▶ [PROBLEM REQUIREMENTS]
Report how many lines below include "nEvents", giving the figure alone.

▶ [DATA SECTION]
§
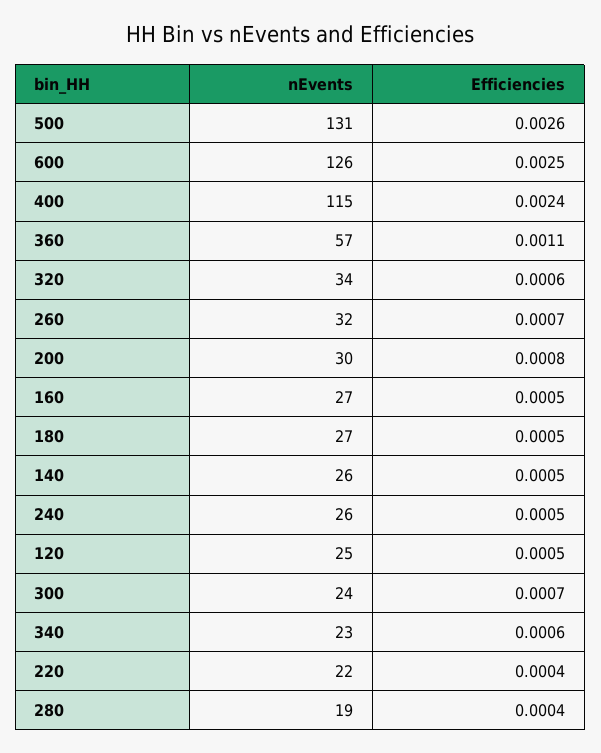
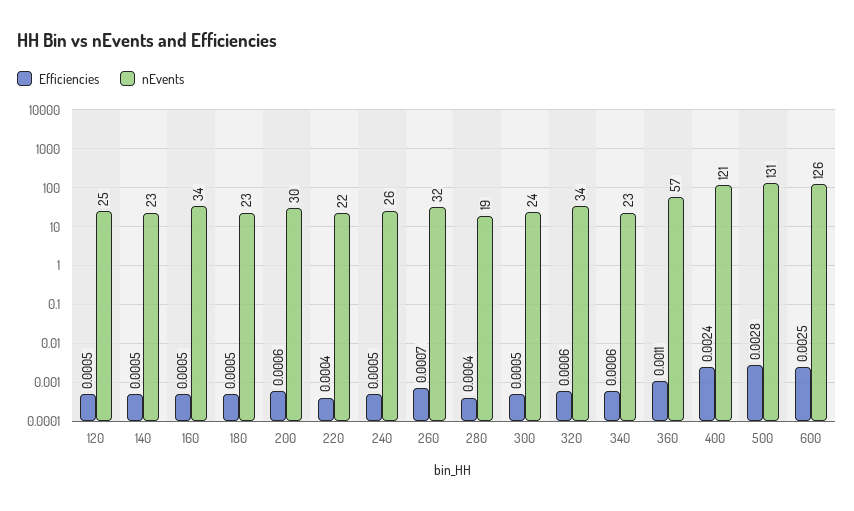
Efficiencies, 500: 0.0026 -> 0.0028
nEvents, 400: 115 -> 121
Efficiencies, 200: 0.0008 -> 0.0006
nEvents, 160: 27 -> 34
nEvents, 180: 27 -> 23
nEvents, 140: 26 -> 23
Efficiencies, 300: 0.0007 -> 0.0005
§
▶ [RESULT BELOW]
4